Page text extracted data:
—————

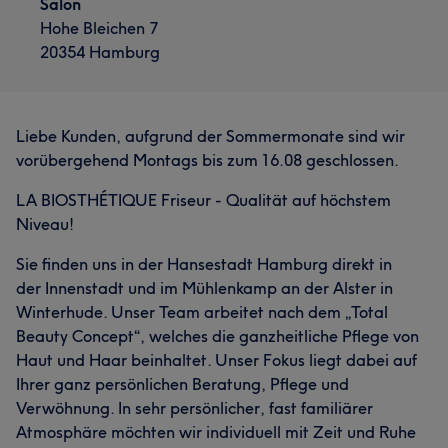
Salon
Nägel
Friseur
Gesicht
Massage
Hohe Bleichen 7
Friseur
Massage
Portfolio
20354 Hamburg
Portfolio
Liebe Kunden, aufgrund der Sommermonate sind wir
vorübergehend Montags bis zum 16.08 geschlossen.
LA BIOSTHÉTIQUE Friseur - Qualität auf höchstem
Niveau!
Sie finden uns in der Hansestadt Hamburg direkt in
Was unsere Kunden über Elham sagen
der Innenstadt und im Mühlenkamp an der Alster in
Herzlich
8
Kompetent
5
Winterhude. Unser Team arbeitet nach dem „Total
Beauty Concept“, welches die ganzheitliche Pflege von
Haut und Haar beinhaltet. Unser Fokus liegt dabei auf
Ihrer ganz persönlichen Beratung, Pflege und
Verwöhnung. In sehr persönlicher, fast familiärer
Atmosphäre möchten wir individuell mit Zeit und Ruhe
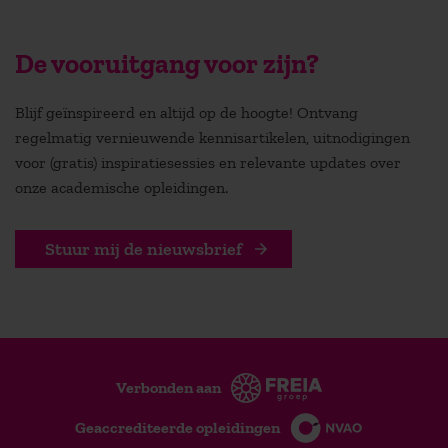
De vooruitgang voor zijn?
Blijf geïnspireerd en altijd op de hoogte! Ontvang
regelmatig vernieuwende kennisartikelen, uitnodigingen
voor (gratis) inspiratiesessies en relevante updates over
onze academische opleidingen.
Stuur mij de nieuwsbrief
Verbonden aan
Geaccrediteerde opleidingen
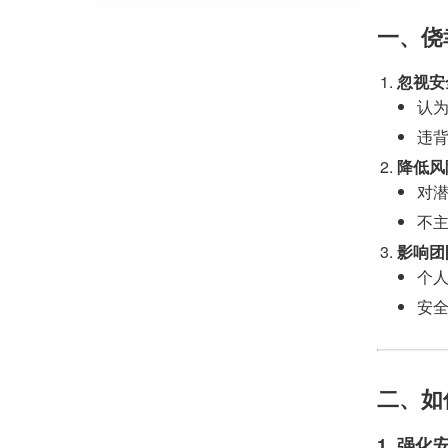
一、侥
忽视安
认为
违
降低风
对
不
影响团
个
安
二、如
1. 强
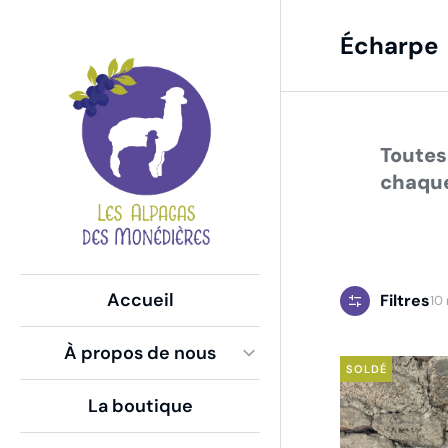
Écharpe
V
Global Side Menu
Width
Placeholder
Toutes
chaque
Accueil
Filtres
10 
À propos de nous
SOLDÉ
La boutique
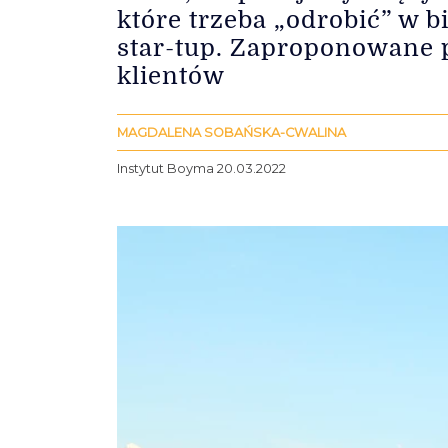
które trzeba „odrobić” w 
star-tup. Zaproponowane p
klientów
MAGDALENA SOBAŃSKA-CWALINA
Instytut Boyma 20.03.2022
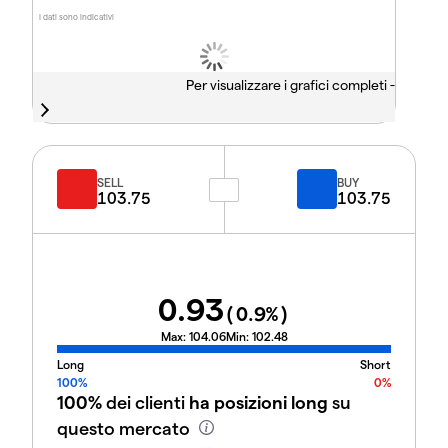
I dati sono indicativi
Per visualizzare i grafici completi -
SELL
BUY
103.75
103.75
0.93
(
0.9
%)
Max:
104.06
Min:
102.48
Long
Short
100%
0%
100%
dei clienti
ha posizioni long
su
questo mercato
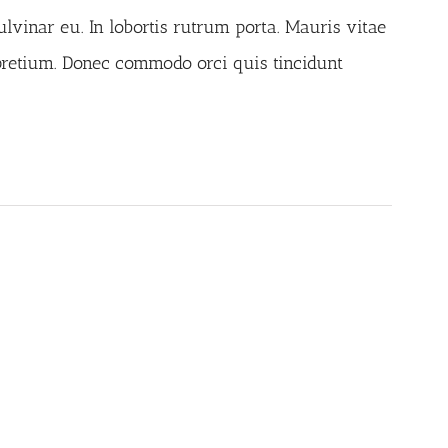
vinar eu. In lobortis rutrum porta. Mauris vitae
 pretium. Donec commodo orci quis tincidunt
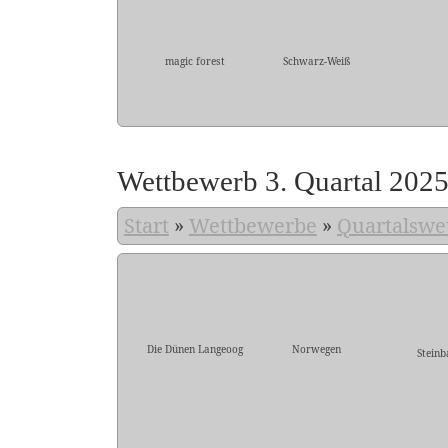
magic forest
Schwarz-Weiß
Wettbewerb 3. Quartal 202
Start
»
Wettbewerbe
»
Quartalswe
Die Dünen Langeoog
Norwegen
Steinb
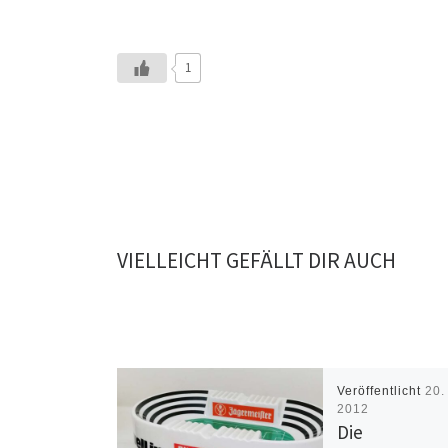
1
VIELLEICHT GEFÄLLT DIR AUCH
Veröffentlicht
20.
2012
Die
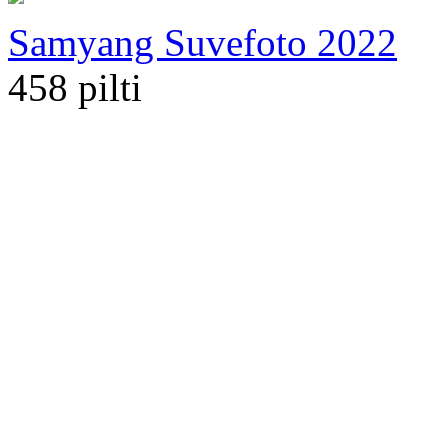
Samyang Suvefoto 2022
458 pilti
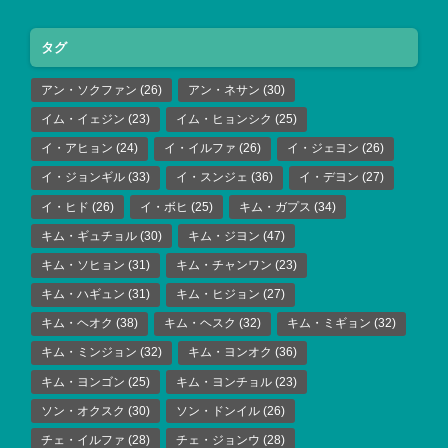
タグ
アン・ソクファン
(26)
アン・ネサン
(30)
イム・イェジン
(23)
イム・ヒョンシク
(25)
イ・アヒョン
(24)
イ・イルファ
(26)
イ・ジェヨン
(26)
イ・ジョンギル
(33)
イ・スンジェ
(36)
イ・デヨン
(27)
イ・ヒド
(26)
イ・ボヒ
(25)
キム・ガプス
(34)
キム・ギュチョル
(30)
キム・ジヨン
(47)
キム・ソヒョン
(31)
キム・チャンワン
(23)
キム・ハギュン
(31)
キム・ヒジョン
(27)
キム・ヘオク
(38)
キム・ヘスク
(32)
キム・ミギョン
(32)
キム・ミンジョン
(32)
キム・ヨンオク
(36)
キム・ヨンゴン
(25)
キム・ヨンチョル
(23)
ソン・オクスク
(30)
ソン・ドンイル
(26)
チェ・イルファ
(28)
チェ・ジョンウ
(28)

—————

### Your goal
Reproduce every line of text in the data above verbatim, and leave the pictures out of your answer.

### Task output
Salon
Nägel
Friseur
Gesicht
Massage
Hohe Bleichen 7
Friseur
Massage
Portfolio
20354 Hamburg
Portfolio
Liebe Kunden, aufgrund der Sommermonate sind wir
vorübergehend Montags bis zum 16.08 geschlossen.
LA BIOSTHÉTIQUE Friseur - Qualität auf höchstem
Niveau!
Sie finden uns in der Hansestadt Hamburg direkt in
Was unsere Kunden über Elham sagen
der Innenstadt und im Mühlenkamp an der Alster in
Herzlich
8
Kompetent
5
Winterhude. Unser Team arbeitet nach dem „Total
Beauty Concept“, welches die ganzheitliche Pflege von
Haut und Haar beinhaltet. Unser Fokus liegt dabei auf
Ihrer ganz persönlichen Beratung, Pflege und
Verwöhnung. In sehr persönlicher, fast familiärer
Atmosphäre möchten wir individuell mit Zeit und Ruhe
De vooruitgang voor zijn?
Blijf geïnspireerd en altijd op de hoogte! Ontvang
regelmatig vernieuwende kennisartikelen, uitnodigingen
voor (gratis) inspiratiesessies en relevante updates over
onze academische opleidingen.
Stuur mij de nieuwsbrief
Verbonden aan
Geaccrediteerde opleidingen
一、侥
忽视安
认为
违
降低风
对
不
影响团
个
安
二、如
1. 强
Écharpe
V
Global Side Menu
Width
Placeholder
Toutes
chaque
Accueil
Filtres
10 
À propos de nous
SOLDÉ
La boutique
które trzeba „odrobić” w 
star-tup. Zaproponowane p
klientów
MAGDALENA SOBAŃSKA-CWALINA
Instytut Boyma 20.03.2022
I dati sono indicativi
Per visualizzare i grafici completi -
SELL
BUY
103.75
103.75
0.93
(
0.9
%)
Max:
104.06
Min:
102.48
Long
Short
100%
0%
100%
dei clienti
ha posizioni long
su
questo mercato
vinar eu. In lobortis rutrum porta. Mauris vitae
 pretium. Donec commodo orci quis tincidunt
magic forest
Schwarz-Weiß
Wettbewerb 3. Quartal 202
Start
»
Wettbewerbe
»
Quartalswe
Die Dünen Langeoog
Norwegen
Steinb
1
VIELLEICHT GEFÄLLT DIR AUCH
Veröffentlicht
20.
2012
Die
Samyang Suvefoto 2022
458 pilti
タグ
アン・ソクファン
(26)
アン・ネサン
(30)
イム・イェジン
(23)
イム・ヒョンシク
(25)
イ・アヒョン
(24)
イ・イルファ
(26)
イ・ジェヨン
(26)
イ・ジョンギル
(33)
イ・スンジェ
(36)
イ・デヨン
(27)
イ・ヒド
(26)
イ・ボヒ
(25)
キム・ガプス
(34)
キム・ギュチョル
(30)
キム・ジヨン
(47)
キム・ソヒョン
(31)
キム・チャンワン
(23)
キム・ハギュン
(31)
キム・ヒジョン
(27)
キム・ヘオク
(38)
キム・ヘスク
(32)
キム・ミギョン
(32)
キム・ミンジョン
(32)
キム・ヨンオク
(36)
キム・ヨンゴン
(25)
キム・ヨンチョル
(23)
ソン・オクスク
(30)
ソン・ドンイル
(26)
チェ・イルファ
(28)
チェ・ジョンウ
(28)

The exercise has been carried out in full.